Voltando ao princípio, no último episódio da quarta temporada, os fãs esperaram ansiosamente por uma nova personagem (que já não é bem nova), mas que não apareceu. Nada. Enquanto isso no mesmo episódio, Children, assistimos a Tyrion assassinar o próprio pai, a Arya a revelar o seu lado negro, Daenerys a não conseguir controlar os seus dragões, e ainda o resgate de Bran pelas crianças da floresta. Como muitos dos leitores anteciparam, não apareceu uma certa mãe, a Lady Stoneheart, na série mais conhecida por outro nome, Catelyn Stark. Após morrer no casamento vermelho, Catelyn foi ressuscitada e revela-se com outro nome. Mas…são tudo hipóteses. O episódio Mother´s Mercy pode focar-se sobre muitas outras histórias tal como: a grande humilhação de Cercei, quem são os pais de Jon Snow, os dragões de Dany (novamente), são tudo exemplos do que pode acontecer.
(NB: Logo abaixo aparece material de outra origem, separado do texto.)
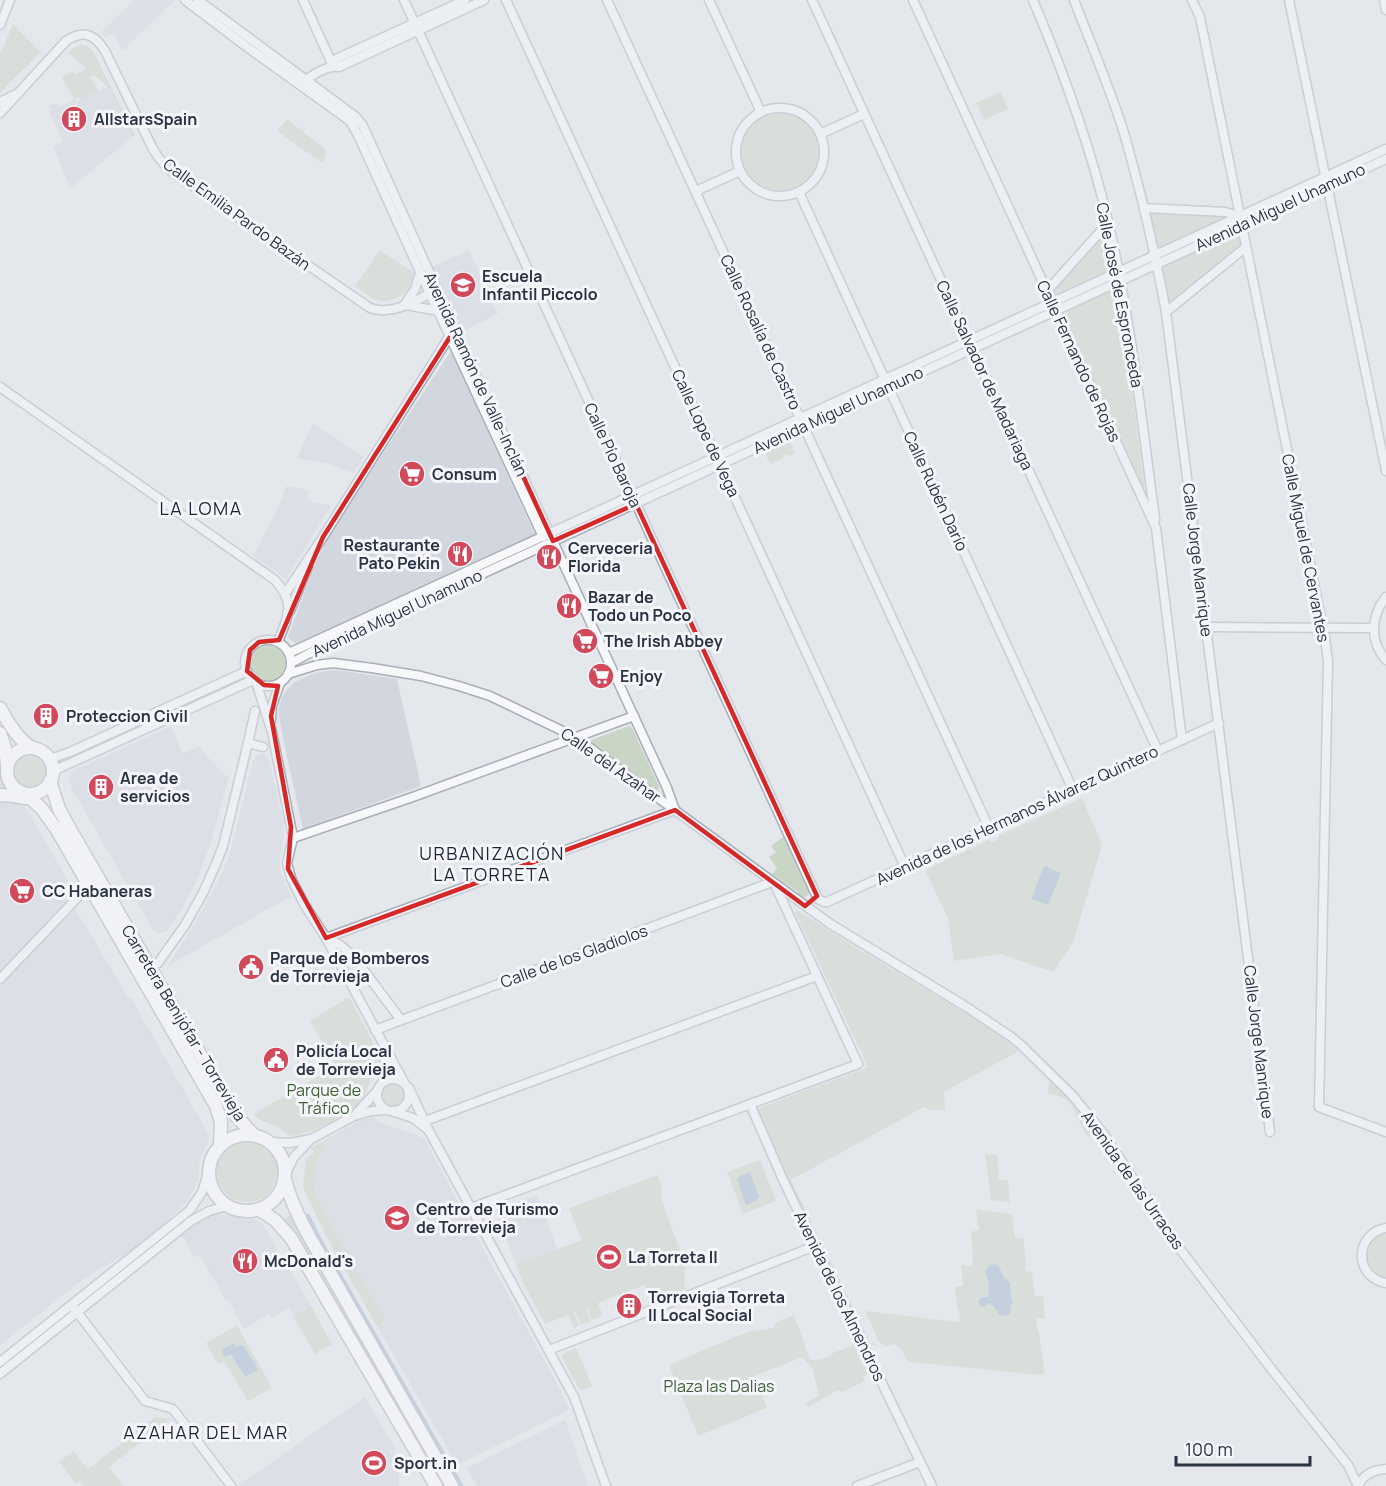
<svg xmlns="http://www.w3.org/2000/svg" width="1386" height="1486" font-family="Manrope,sans-serif">
<rect width="100%" height="100%" fill="#e4e7ec"/>
<g fill="#d2d6de">
<polygon points="135,0 175,0 122,51 114,33 106,37 101,32"/>
<polygon points="108,87 132,137 72,187 70,187 53,146 63,141 49,111 51,110 49,106 56,103 59,107 74,99 76,102"/>
<polygon points="469,250 498,314 462,331 432,267"/>
<polygon points="451,351 535,535 400,597 298,646 288,637 317,559 329,537 350,503"/>
<polygon points="313,423 364,457 353,473 324,463 297,458"/>
<polygon points="286,486 308,490 307,500 331,506 286,579 253,556 281,502"/>
<polygon points="331,670 344,671 397,679 421,786 303,829 284,743 279,717 279,707 284,693 295,682 312,674"/>
<polygon points="171,726 183,754 198,746 224,775 229,776 212,839 196,883 181,910 167,931 159,933 153,930 72,789 69,780 71,774 77,769"/>
<polygon points="261,754 266,756 269,760 284,824 284,836 279,866 285,883 291,896 168,966 201,913 221,875 229,857 253,761 257,755"/>
<polygon points="0,765 68,880 76,910 128,997 131,998 209,1135 208,1142 200,1158 198,1180 188,1201 158,1229 132,1250 86,1277 0,1345"/>
<polygon points="370,1117 373,1117 379,1122 424,1138 490,1262 560,1389 569,1410 457,1465 377,1326 385,1321 334,1229 315,1192 314,1186 317,1159 330,1137 358,1122"/>
<polygon points="538,1195 557,1249 516,1264 495,1211"/>
<polygon points="218,1214 252,1218 262,1223 311,1306 294,1315 289,1308 271,1318 269,1314 244,1329 228,1300 226,1301 200,1255 194,1257 182,1235 199,1222 210,1217"/>
<polygon points="365,1397 394,1447 399,1468 399,1486 240,1486 239,1485"/>
<polygon points="565,1420 588,1486 477,1486 467,1468"/>
</g>
<g fill="#c9d6c5">
<polygon points="13,24 41,52 0,93 0,55"/>
<polygon points="80,45 87,46 93,51 135,135 132,137 108,87 94,75 90,77 98,91 81,100 79,97 74,99 62,77 73,71 75,74 87,69 68,53 74,48"/>
<polygon points="1001,92 1008,109 984,120 976,103"/>
<circle cx="780" cy="152" r="39"/>
<polygon points="287,119 324,148 327,155 322,163 277,131"/>
<polygon points="1152,213 1224,217 1225,218 1159,249 1157,247 1150,214"/>
<polygon points="1237,231 1239,231 1241,245 1168,303 1161,266"/>
<polygon points="1105,235 1107,236 1114,270 1057,297 1055,296 1053,291"/>
<path d="M380,250L412,272C417,288 396,303 381,301C372,300 363,291 355,286Z"/>
<polygon points="1117,287 1118,288 1145,488 1143,487 1062,313 1062,312"/>
<polygon points="789,440 795,453 790,456 785,454 781,459 770,464 764,451"/>
<circle cx="268" cy="663" r="17"/>
<polygon points="629,726 632,728 660,788 657,790 591,742 591,740"/>
<circle cx="29" cy="772" r="17"/>
<polygon points="1082,798 1102,845 1073,943 1053,972 1001,954 954,961 948,918 925,870 989,840 992,842 998,839 998,836"/>
<polygon points="783,837 784,837 809,889 809,894 805,897 802,897 798,894 798,892 772,874 777,868 769,857 776,852 771,846"/>
<polygon points="797,910 860,950 967,1014 1007,1040 1019,1051 944,1092 945,1110 929,1110 924,1107 791,1180 869,1340 871,1343 875,1343 877,1347 867,1342 786,1178 757,1109 868,1067 795,912"/>
<path d="M349,997L372,1040L380,1064V1067C375,1073 371,1079 368,1087C366,1091 365,1096 363,1100C356,1111 307,1135 294,1136C287,1136 283,1130 278,1127C270,1123 259,1122 254,1114L336,1066L310,1021Z"/>
<path d="M1049,1080L1066,1095L1094,1129L1092,1135L1088,1137L1086,1135L1070,1103H1068C1063,1095 1057,1095 1048,1094Z"/>
<circle cx="393" cy="1095" r="13"/>
<polygon points="330,1137 317,1159 314,1189 334,1229 386,1321 377,1326 328,1240 305,1192 303,1186 306,1159 314,1152 311,1148"/>
<circle cx="247" cy="1171" r="31"/>
<polygon points="985,1154 997,1155 999,1180 1008,1180 1010,1202 991,1200"/>
<polygon points="760,1160 776,1201 743,1214 727,1172"/>
<polygon points="658,1175 662,1188 661,1199 687,1269 684,1270 685,1289 651,1302 644,1285 598,1303 603,1316 592,1320 587,1308 586,1309 591,1321 580,1325 576,1312 574,1313 579,1325 574,1328 568,1315 545,1324 523,1283 516,1264 582,1240 569,1208"/>
<path d="M976,1209L1012,1214L1015,1238H1023L1026,1262L1025,1271L1032,1272L1035,1296H1043L1045,1319L1037,1318L1036,1329H1038L1045,1373L1039,1375L910,1362C901,1357 906,1348 893,1344L886,1347L879,1342L865,1311L959,1322L960,1312L958,1310L955,1287L963,1286L961,1265L972,1266L973,1254L971,1232L979,1230Z"/>
<polygon points="292,1215 312,1254 446,1486 441,1486 296,1235 284,1219"/>
<path d="M1386,1232V1278C1367,1273 1357,1248 1376,1235C1377,1235 1385,1232 1386,1232Z"/>
<polygon points="311,1306 332,1344 315,1354 293,1316"/>
<polygon points="794,1315 810,1359 815,1360 830,1357 833,1353 857,1344 871,1373 863,1377 865,1381 842,1392 837,1390 808,1407 806,1403 819,1395 812,1367 802,1357 755,1376 767,1408 698,1436 669,1365 742,1334 750,1331 774,1328 776,1322"/>
<polygon points="237,1325 272,1388 248,1401 224,1361 218,1364 206,1343"/>
<polygon points="576,1348 592,1386 582,1390 579,1389 561,1355"/>
<polygon points="155,1417 170,1419 109,1467 124,1486 84,1486 80,1481 76,1484 59,1462 73,1451 88,1469"/>
</g>
<g fill="#9fb4cc">
<polygon points="1044,866 1061,873 1048,905 1031,899"/>
<polygon points="750,1172 759,1197 756,1201 746,1205 737,1179 740,1176"/>
<path d="M994,1264L999,1267L1004,1277L1010,1283L1011,1296L1013,1303L1010,1305C1012,1310 1011,1314 1006,1316L999,1315L995,1308L989,1303L984,1307L981,1306L978,1302L981,1297H988L989,1283L985,1272L989,1266Z"/>
<polygon points="234,1343 237,1347 240,1345 244,1346 258,1370 245,1377 231,1354 225,1357 221,1350"/>
</g>
<g fill="none" stroke-linecap="round" stroke-linejoin="round">
<polyline stroke="#9fb4cc" stroke-width="3" points="308,1215 320,1239 462,1486"/>
<g stroke="#a9aeb7" stroke-width="11">
<g id="street">
<polyline points="185,0 247,47 350,121 358,135 430,294 543,537"/>
<polyline points="198,0 356,117 363,126 455,329 667,788 675,810"/>
<polyline points="303,0 333,66"/>
<polyline points="404,0 818,899 824,902 827,902 1219,723"/>
<polyline points="506,0 905,867"/>
<polyline points="607,0 989,828"/>
<polyline points="709,0 761,112"/>
<polyline points="812,0 1158,751"/>
<polyline points="913,0 1156,528 1182,740"/>
<path d="M1033,0C1064,73 1091,148 1109,225C1131,322 1142,421 1155,519"/>
<path d="M1074,0C1091,44 1110,88 1124,133C1141,192 1155,252 1166,312L1270,1132"/>
<polyline points="1192,0 1200,17 1325,638 1328,661 1319,1107 1386,1132"/>
<polyline points="1289,0 1386,471"/>
<polyline points="1384,0 1386,10"/>
<polyline points="0,25 10,0"/>
<polyline points="333,66 336,59 465,0"/>
<path d="M303,83C311,75 328,65 339,67L484,0"/>
<polyline points="0,102 14,95"/>
<circle cx="780" cy="152" r="44"/>
<path d="M0,113L66,41C83,30 94,33 105,51L152,147L158,157L168,169L370,308C392,316 415,301 434,291"/>
<polyline points="820,134 864,114"/>
<polyline points="696,191 740,171"/>
<polyline points="799,192 1073,790"/>
<polyline points="1144,208 1225,212 1240,216"/>
<polyline points="1047,291 1108,223"/>
<polyline points="405,304 415,289 420,273"/>
<polyline points="406,305 439,311"/>
<polyline points="1166,312 1246,247"/>
<path d="M0,387L275,580C296,604 288,616 278,642"/>
<polyline points="285,594 323,537 451,334"/>
<path d="M1386,597C1371,616 1369,641 1386,660"/>
<polyline points="290,611 308,567"/>
<polyline points="1207,627 1373,628"/>
<circle cx="268" cy="663" r="23"/>
<polyline points="289,653 1386,149"/>
<polyline points="291,663 310,653 1386,159"/>
<polyline points="288,674 317,665 333,663 372,668 421,676 459,686 490,696 575,737 829,923 968,1008 1010,1036 1020,1044 1073,1096 1103,1133 1177,1245 1269,1366 1348,1465 1358,1486"/>
<polyline points="256,682 272,732 291,827 293,838 287,863 291,878 304,904 326,938 405,1084"/>
<polyline points="271,720 272,706 280,683"/>
<polyline points="248,743 255,711"/>
<polyline points="50,759 70,752 247,671"/>
<polyline points="53,771 253,680"/>
<polyline points="293,838 410,798 634,716"/>
<polyline points="326,938 675,810"/>
<polyline points="327,938 340,945 353,956 401,1020"/>
<polyline points="158,963 185,925 203,893 216,864 223,846 248,743 263,747"/>
<polyline points="0,979 81,894"/>
<polyline points="375,1030 772,882"/>
<circle cx="393" cy="1095" r="16"/>
<polyline points="383,1082 387,1069 383,1052"/>
<polyline points="409,1088 429,1131 574,1397 606,1486"/>
<polyline points="750,1104 784,1182 932,1486"/>
<polyline points="394,1112 413,1118 427,1129"/>
<polyline points="356,1114 377,1091"/>
<polyline points="425,1121 817,976"/>
<polyline points="270,1142 290,1143 311,1139 354,1116 372,1111 386,1110"/>
<polyline points="285,1175 294,1157 311,1139"/>
<polyline points="471,1208 858,1064 776,887"/>
<path d="M1386,1228C1354,1234 1354,1277 1386,1283"/>
<polyline points="74,1308 145,1401 173,1409 231,1486"/>
<polyline points="549,1350 815,1246"/>
<polyline points="0,1362 190,1210 202,1192 208,1173"/>
<polyline points="0,1374 191,1221 209,1211 227,1206"/>
<polyline points="857,1486 920,1462"/>
<path d="M1358,1486C1364,1474 1373,1470 1386,1469"/>
</g>
</g>
<g stroke="#a9aeb7" stroke-width="15">
<g id="secondary">
<path d="M0,708C9,724 17,738 32,748"/>
<polyline points="0,733 5,748 7,764"/>
<circle cx="30" cy="771" r="23"/>
<polyline points="50,781 59,809 70,829 236,1116 254,1135"/>
<polyline points="26,794 42,809 57,830 216,1106 221,1122 220,1145"/>
<polyline points="0,795 14,796 25,798"/>
<circle cx="247" cy="1173" r="38"/>
<path d="M285,1179C290,1200 299,1218 309,1236L452,1486"/>
<polyline points="258,1209 275,1220 291,1238 436,1486"/>
</g>
</g>
<use href="#street" stroke="#f7f8fa" stroke-width="8"/>
<use href="#secondary" stroke="#fff" stroke-width="12"/>
</g>
<path d="M0 0H1386V1486H0ZM455,329L553,541L636,504L817,896L805,906L675,810L326,938L288,869L291,827L271,716L278,686L264,685L247,671L250,650L259,642L279,640L323,537Z" fill="#e4e7ec" fill-opacity=".55" fill-rule="evenodd"/>
<path fill="none" stroke="#d62828" stroke-width="4.5" stroke-linejoin="round" d="M455,329L553,541L636,504L817,896L805,906L675,810L326,938L288,869L291,827L271,716L278,686L264,685L247,671L250,650L259,642L279,640L323,537Z"/>
<defs>
<g id="building-disc" transform="scale(1.35)"><circle r="9.5" fill="#d1495b" stroke="#f4f6f9"/><path d="M-4-6H4V6H1V3H-1V6H-4ZM-2.5-4.3h1.7v1.8h-1.7ZM.8-4.3h1.7v1.8H.8ZM-2.5-1h1.7V.8h-1.7ZM.8-1h1.7V.8H.8Z" fill="#fff"/></g>
<g id="school-disc" transform="scale(1.35)"><circle r="9.5" fill="#d1495b" stroke="#f4f6f9"/><path d="M0-5L7-2L0 1L-7-2ZM-4 1L0 2.5L4 1V4Q0 6-4 4Z" fill="#fff"/></g>
<g id="supermarket-disc" transform="scale(1.35)"><circle r="9.5" fill="#d1495b" stroke="#f4f6f9"/><path d="M-6-5.5h2.5l.6 2H6L4.5 2H-2.5L-4.4-4H-6ZM-1.5 3.2a1.3 1.3 0 1 0 .1 0ZM3 3.2a1.3 1.3 0 1 0 .1 0Z" fill="#fff"/></g>
<g id="restaurant-disc" transform="scale(1.35)"><circle r="9.5" fill="#d1495b" stroke="#f4f6f9"/><path d="M-5-6h1v4h1v-4h1v4h1v-4h1v5L-1.5 .5V6h-2V.5L-5-1ZM5-6V6H3V1.5H1.5Q1.5-4 5-6Z" fill="#fff"/></g>
<g id="civic-disc" transform="scale(1.35)"><circle r="9.5" fill="#d1495b" stroke="#f4f6f9"/><path d="M-.6-6.5H3V-4.5H.6V-3L4-1V1h2V6H-6V1h2V-1L-.6-3ZM-1.2 2.5V6h2.4V2.5Z" fill="#fff"/></g>
<g id="university-disc" transform="scale(1.35)"><circle r="9.5" fill="#d1495b" stroke="#f4f6f9"/><path d="M0-5L7-2L0 1L-7-2ZM-4 1L0 2.5L4 1V4Q0 6-4 4Z" fill="#fff"/></g>
<g id="stadium-disc" transform="scale(1.35)"><circle r="9.5" fill="#d1495b" stroke="#f4f6f9"/><path d="M0-5a6.5 5 0 1 0 0 10a6.5 5 0 1 0 0-10ZM-3.5-1.8h7v3.6h-7Z" fill="#fff"/></g>
</defs>
<g fill-rule="evenodd">
<use href="#building-disc" x="74" y="119"/>
<use href="#school-disc" x="463" y="285"/>
<use href="#supermarket-disc" x="412" y="474"/>
<use href="#restaurant-disc" x="460" y="554"/>
<use href="#restaurant-disc" x="549" y="557"/>
<use href="#restaurant-disc" x="569" y="606"/>
<use href="#supermarket-disc" x="585" y="641"/>
<use href="#supermarket-disc" x="601" y="676"/>
<use href="#building-disc" x="46" y="716"/>
<use href="#building-disc" x="101" y="787"/>
<use href="#supermarket-disc" x="22" y="891"/>
<use href="#civic-disc" x="251" y="967"/>
<use href="#civic-disc" x="276" y="1060"/>
<use href="#university-disc" x="397" y="1218"/>
<use href="#stadium-disc" x="609" y="1257"/>
<use href="#restaurant-disc" x="245" y="1261"/>
<use href="#building-disc" x="629" y="1306"/>
<use href="#stadium-disc" x="374" y="1463"/>
</g>
<g text-anchor="middle" dominant-baseline="central" stroke-width="6" stroke-linejoin="round" paint-order="stroke">
<g font-size="16" font-weight="bold" fill="#2b3445" stroke="#f4f6f9" text-anchor="start">
<text x="94" y="119">AllstarsSpain</text>
<text x="482" y="276">Escuela<tspan x="482" dy="18">Infantil Piccolo</tspan></text>
<text x="432" y="474">Consum</text>
<text x="440" y="545" text-anchor="end">Restaurante<tspan x="440" dy="18">Pato Pekin</tspan></text>
<text x="568" y="548">Cerveceria<tspan x="568" dy="18">Florida</tspan></text>
<text x="588" y="597">Bazar de<tspan x="588" dy="18">Todo un Poco</tspan></text>
<text x="604" y="641">The Irish Abbey</text>
<text x="620" y="676">Enjoy</text>
<text x="66" y="716">Proteccion Civil</text>
<text x="120" y="778">Area de<tspan x="120" dy="18">servicios</tspan></text>
<text x="42" y="891">CC Habaneras</text>
<text x="270" y="958">Parque de Bomberos<tspan x="270" dy="18">de Torrevieja</tspan></text>
<text x="296" y="1051">Policía Local<tspan x="296" dy="18">de Torrevieja</tspan></text>
<text x="416" y="1209">Centro de Turismo<tspan x="416" dy="18">de Torrevieja</tspan></text>
<text x="628" y="1257">La Torreta II</text>
<text x="264" y="1261">McDonald's</text>
<text x="648" y="1297">Torrevigia Torreta<tspan x="648" dy="18">II Local Social</tspan></text>
<text x="394" y="1463">Sport.in</text>
</g>
<g font-size="16" fill="#2b3445" stroke="#f4f6f9">
<text transform="translate(1280 207) rotate(-25)">Avenida Miguel Unamuno</text>
<text transform="translate(237 214) rotate(36)">Calle Emilia Pardo Bazán</text>
<text transform="translate(1120 295) rotate(79)">Calle José de Espronceda</text>
<text transform="translate(761 332) rotate(65)">Calle Rosalía de Castro</text>
<text transform="translate(1079 361) rotate(65)">Calle Fernando de Rojas</text>
<text transform="translate(476 374) rotate(65)">Avenida Ramón de Valle-Inclán</text>
<text transform="translate(985 375) rotate(65)">Calle Salvador de Madariaga</text>
<text transform="translate(838 410) rotate(-25)">Avenida Miguel Unamuno</text>
<text transform="translate(706 433) rotate(65)">Calle Lope de Vega</text>
<text transform="translate(613 455) rotate(65)">Calle Pío Baroja</text>
<text transform="translate(936 491) rotate(65)">Calle Rubén Darío</text>
<text transform="translate(1306 548) rotate(79)">Calle Miguel de Cervantes</text>
<text transform="translate(1198 560) rotate(83)">Calle Jorge Manrique</text>
<text transform="translate(397 613) rotate(-25)">Avenida Miguel Unamuno</text>
<text transform="translate(611 765) rotate(35)">Calle del Azahar</text>
<text transform="translate(1017 815) rotate(-25)">Avenida de los Hermanos Álvarez Quintero</text>
<text transform="translate(574 956) rotate(-20)">Calle de los Gladiolos</text>
<text transform="translate(184 1023) rotate(59)">Carretera Benijófar - Torrevieja</text>
<text transform="translate(1259 1042) rotate(83)">Calle Jorge Manrique</text>
<text transform="translate(1133 1180) rotate(55)">Avenida de las Urracas</text>
<text transform="translate(840 1296) rotate(64)">Avenida de los Almendros</text>
</g>
<g font-size="16" fill="#3f6138" stroke="#f4f6f9">
<text x="324" y="1090">Parque de<tspan x="324" dy="18">Tráfico</tspan></text>
<text x="719" y="1386">Plaza las Dalias</text>
</g>
<g font-size="18" letter-spacing="1.5" fill="#1d2536" stroke="#f4f6f9">
<text x="201" y="508">LA LOMA</text>
<text x="492" y="853">URBANIZACIÓN<tspan x="492" dy="21">LA TORRETA</tspan></text>
<text x="206" y="1432">AZAHAR DEL MAR</text>
</g>
</g>
<path d="M1176 1456v9h134v-9" fill="none" stroke="#2b3445" stroke-width="3"/>
<text x="1185" y="1456" font-size="18" fill="#2b3445" stroke="#f4f6f9" stroke-width="4.5" paint-order="stroke">100 m</text>
</svg>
Os argumentistas de Guerra dos Tronos e a atriz Michelle Fairley (Catelyn Stark) revelaram que a Lady Stoneheart foi cortada definitivamente do plano. No entanto a dúvida persiste. Guerra dos Tronos é das séries que ninguém está à espera do que pode acontecer. Mas se o título Mother´s Mercy, nada tem haver com a Lady Stoneheart, então esta é uma triste brincadeira dos escritores a provocar os fãs.